GIVEN INFORMATION >>
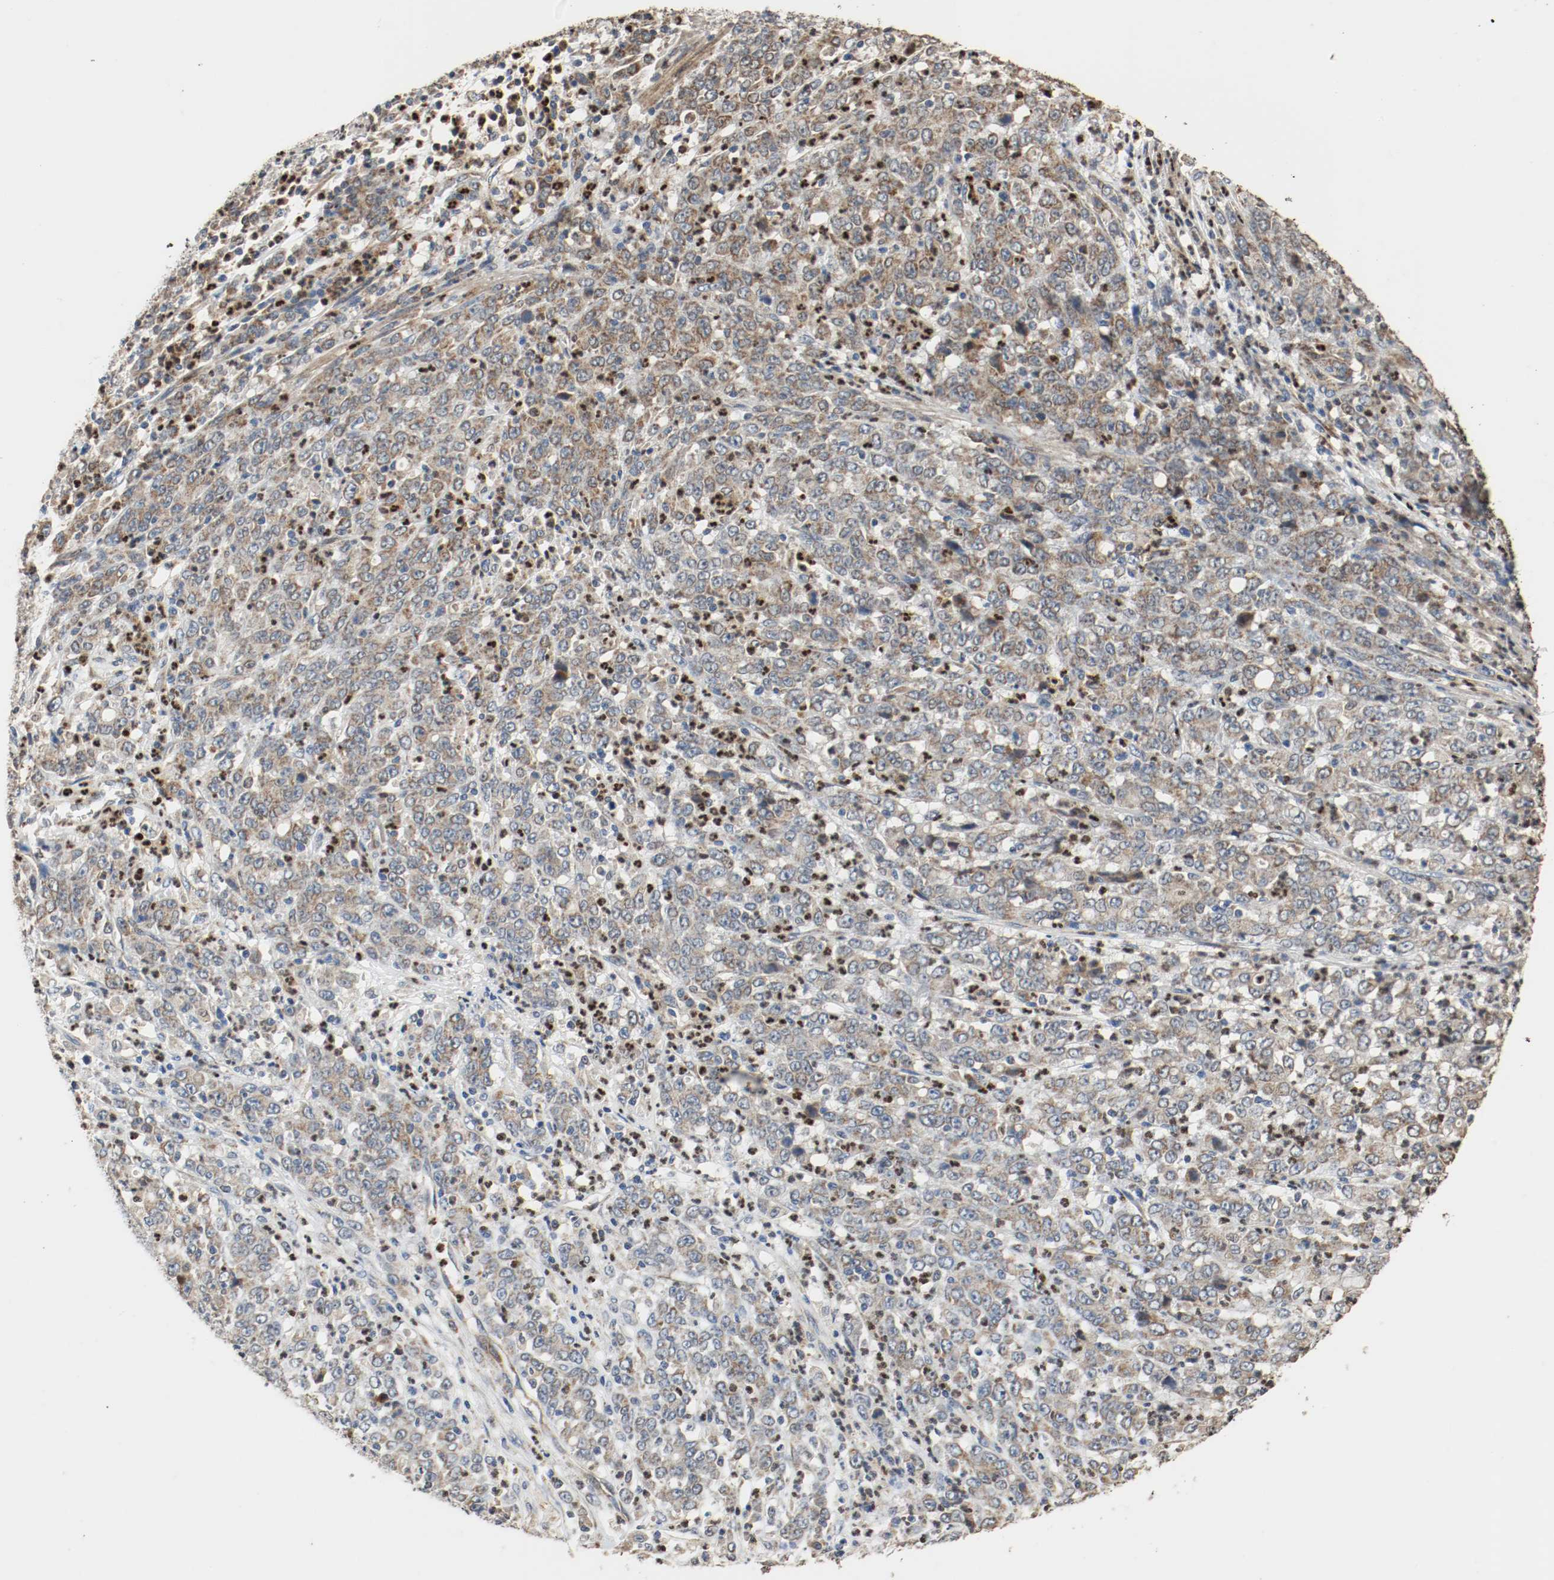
{"staining": {"intensity": "moderate", "quantity": ">75%", "location": "cytoplasmic/membranous"}, "tissue": "stomach cancer", "cell_type": "Tumor cells", "image_type": "cancer", "snomed": [{"axis": "morphology", "description": "Adenocarcinoma, NOS"}, {"axis": "topography", "description": "Stomach, lower"}], "caption": "Protein expression analysis of human stomach cancer (adenocarcinoma) reveals moderate cytoplasmic/membranous staining in about >75% of tumor cells.", "gene": "ALDH4A1", "patient": {"sex": "female", "age": 71}}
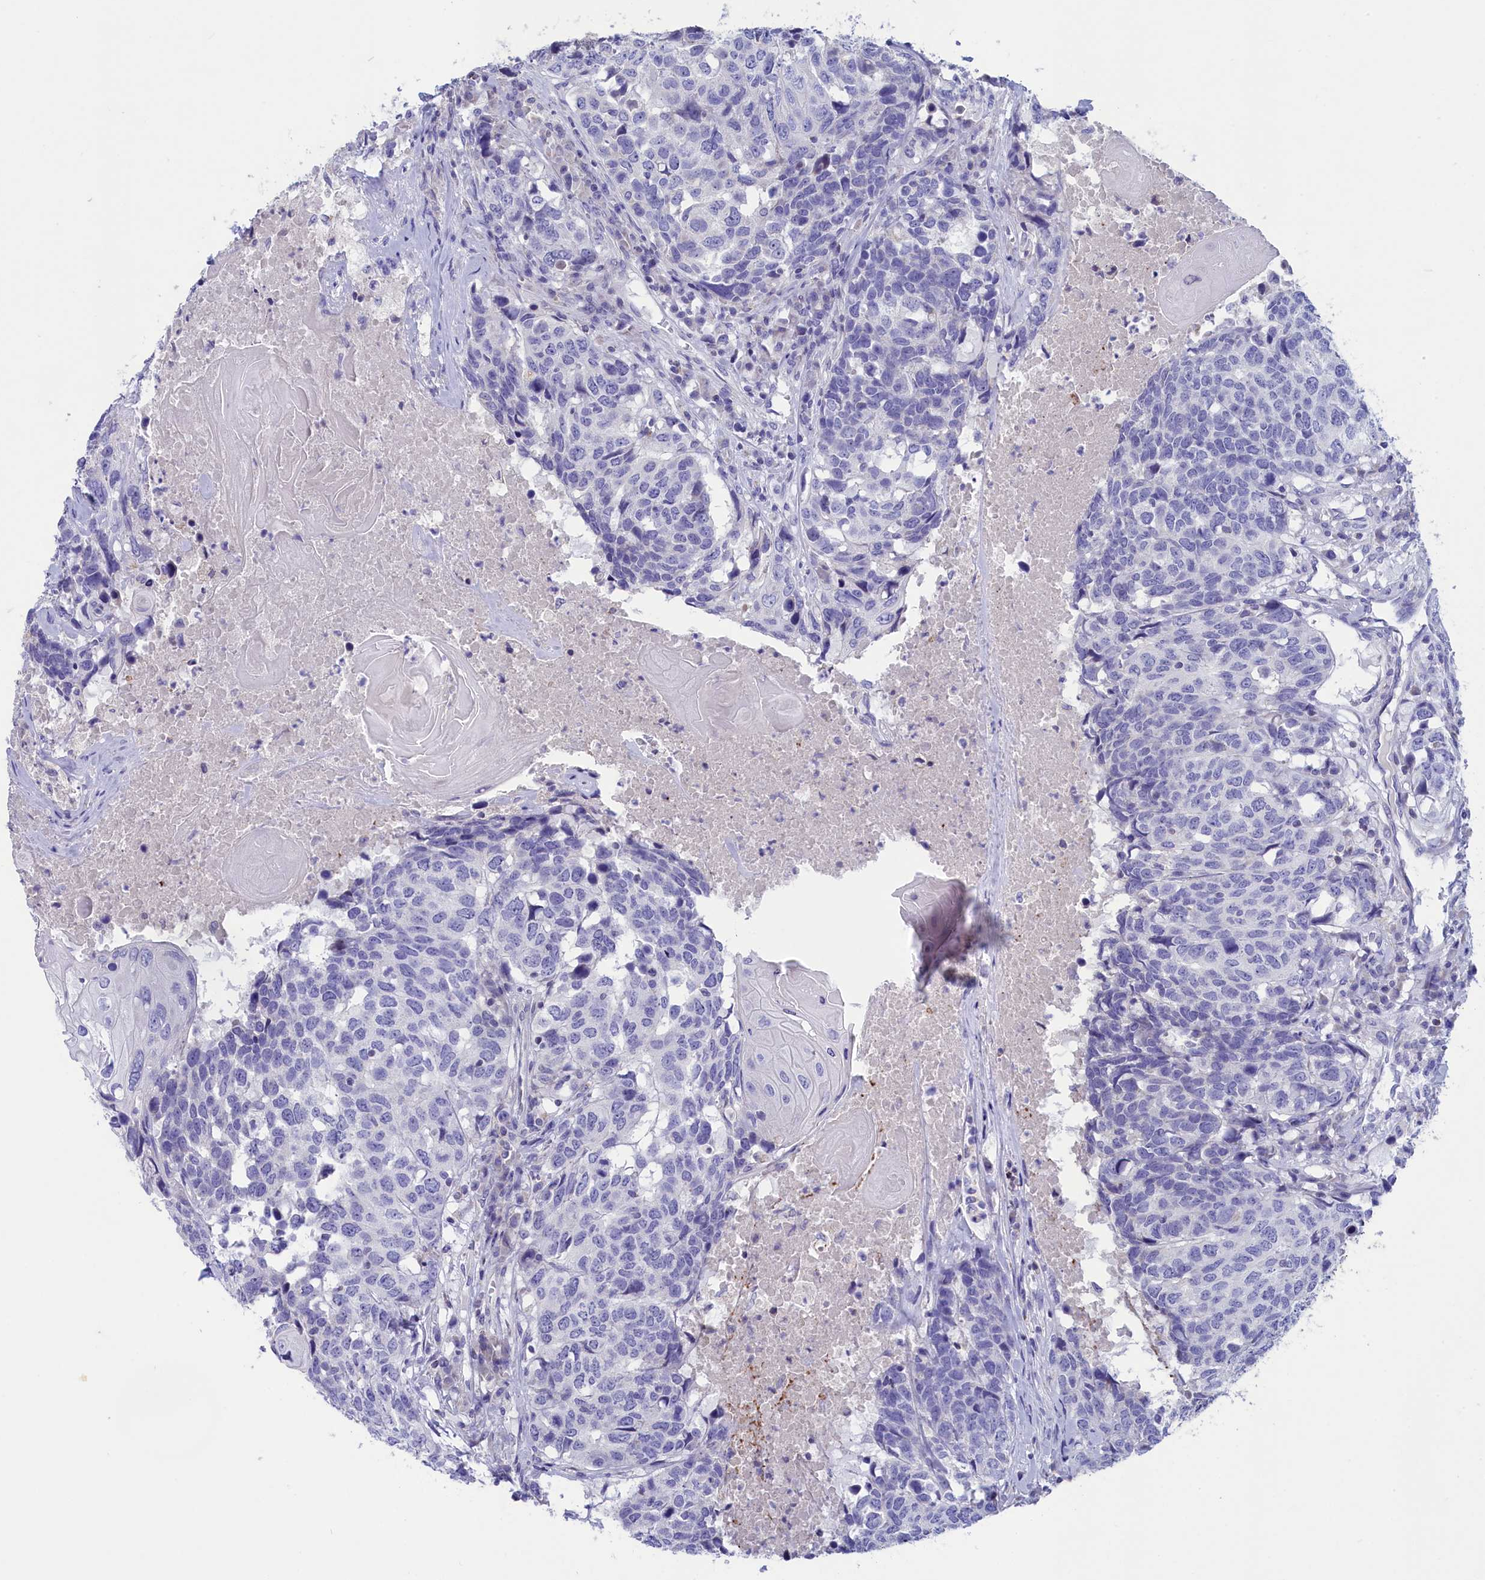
{"staining": {"intensity": "negative", "quantity": "none", "location": "none"}, "tissue": "head and neck cancer", "cell_type": "Tumor cells", "image_type": "cancer", "snomed": [{"axis": "morphology", "description": "Squamous cell carcinoma, NOS"}, {"axis": "topography", "description": "Head-Neck"}], "caption": "Immunohistochemical staining of human head and neck cancer exhibits no significant expression in tumor cells.", "gene": "PRDM12", "patient": {"sex": "male", "age": 66}}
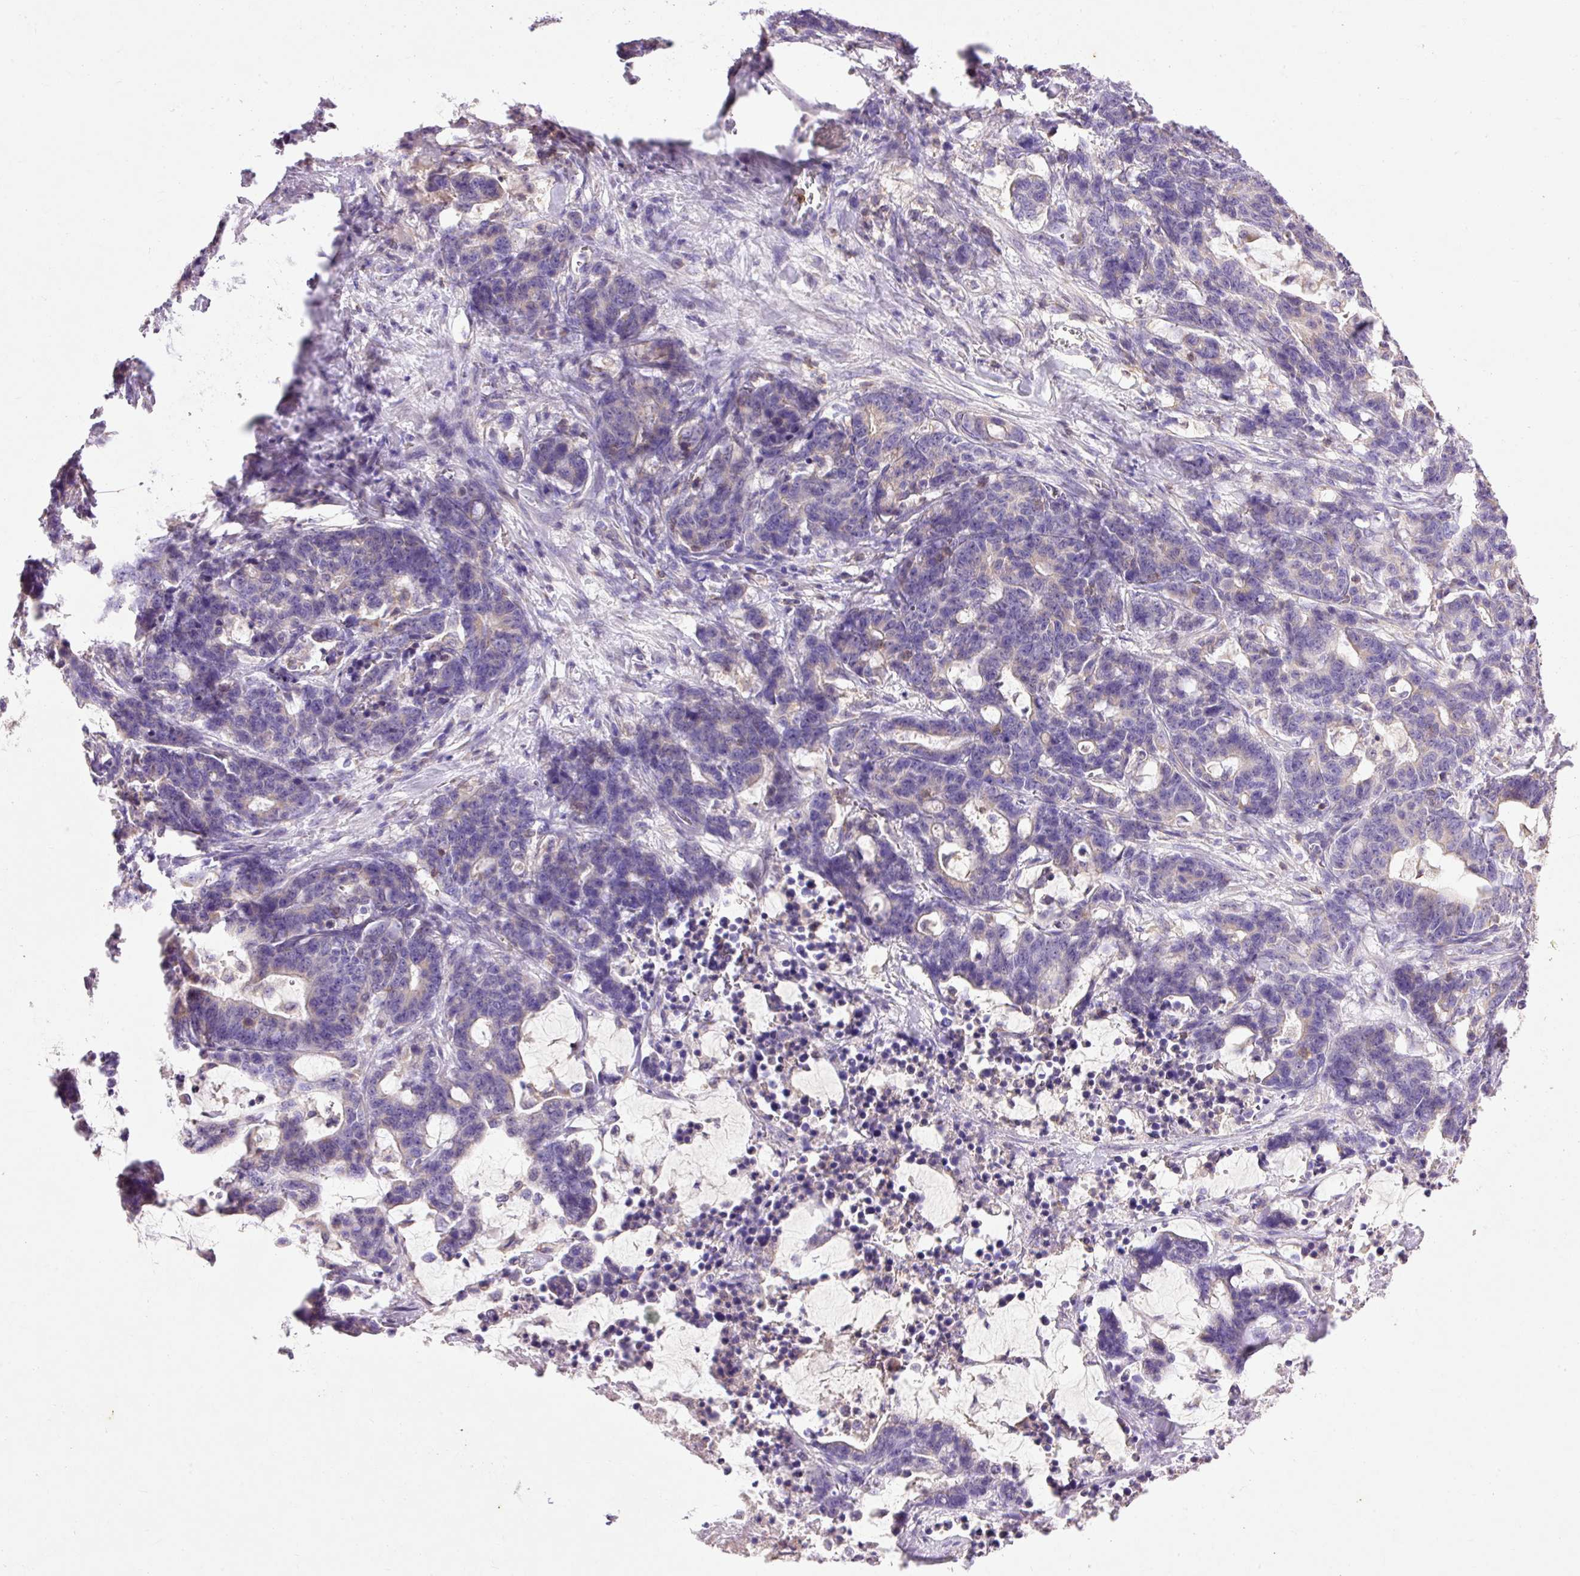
{"staining": {"intensity": "negative", "quantity": "none", "location": "none"}, "tissue": "stomach cancer", "cell_type": "Tumor cells", "image_type": "cancer", "snomed": [{"axis": "morphology", "description": "Normal tissue, NOS"}, {"axis": "morphology", "description": "Adenocarcinoma, NOS"}, {"axis": "topography", "description": "Stomach"}], "caption": "DAB immunohistochemical staining of human adenocarcinoma (stomach) shows no significant positivity in tumor cells. (Immunohistochemistry, brightfield microscopy, high magnification).", "gene": "IMMT", "patient": {"sex": "female", "age": 64}}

WHAT THE TASK REQUIRES >> An unchanged copy of the data, images excluded, is all that should be given.

FINISHED EXERCISE >>
{"staining": {"intensity": "moderate", "quantity": ">75%", "location": "cytoplasmic/membranous"}, "tissue": "stomach cancer", "cell_type": "Tumor cells", "image_type": "cancer", "snomed": [{"axis": "morphology", "description": "Adenocarcinoma, NOS"}, {"axis": "topography", "description": "Stomach, lower"}], "caption": "Protein expression analysis of human stomach cancer (adenocarcinoma) reveals moderate cytoplasmic/membranous staining in about >75% of tumor cells.", "gene": "ALDH4A1", "patient": {"sex": "female", "age": 71}}
{"staining": {"intensity": "negative", "quantity": "none", "location": "none"}, "tissue": "head and neck cancer", "cell_type": "Tumor cells", "image_type": "cancer", "snomed": [{"axis": "morphology", "description": "Squamous cell carcinoma, NOS"}, {"axis": "topography", "description": "Head-Neck"}], "caption": "Immunohistochemical staining of human head and neck cancer exhibits no significant expression in tumor cells.", "gene": "PRDM12", "patient": {"sex": "male", "age": 66}}
{"staining": {"intensity": "negative", "quantity": "none", "location": "none"}, "tissue": "stomach cancer", "cell_type": "Tumor cells", "image_type": "cancer", "snomed": [{"axis": "morphology", "description": "Normal tissue, NOS"}, {"axis": "morphology", "description": "Adenocarcinoma, NOS"}, {"axis": "topography", "description": "Stomach"}], "caption": "DAB immunohistochemical staining of human adenocarcinoma (stomach) shows no significant positivity in tumor cells. (Immunohistochemistry, brightfield microscopy, high magnification).", "gene": "IMMT", "patient": {"sex": "female", "age": 64}}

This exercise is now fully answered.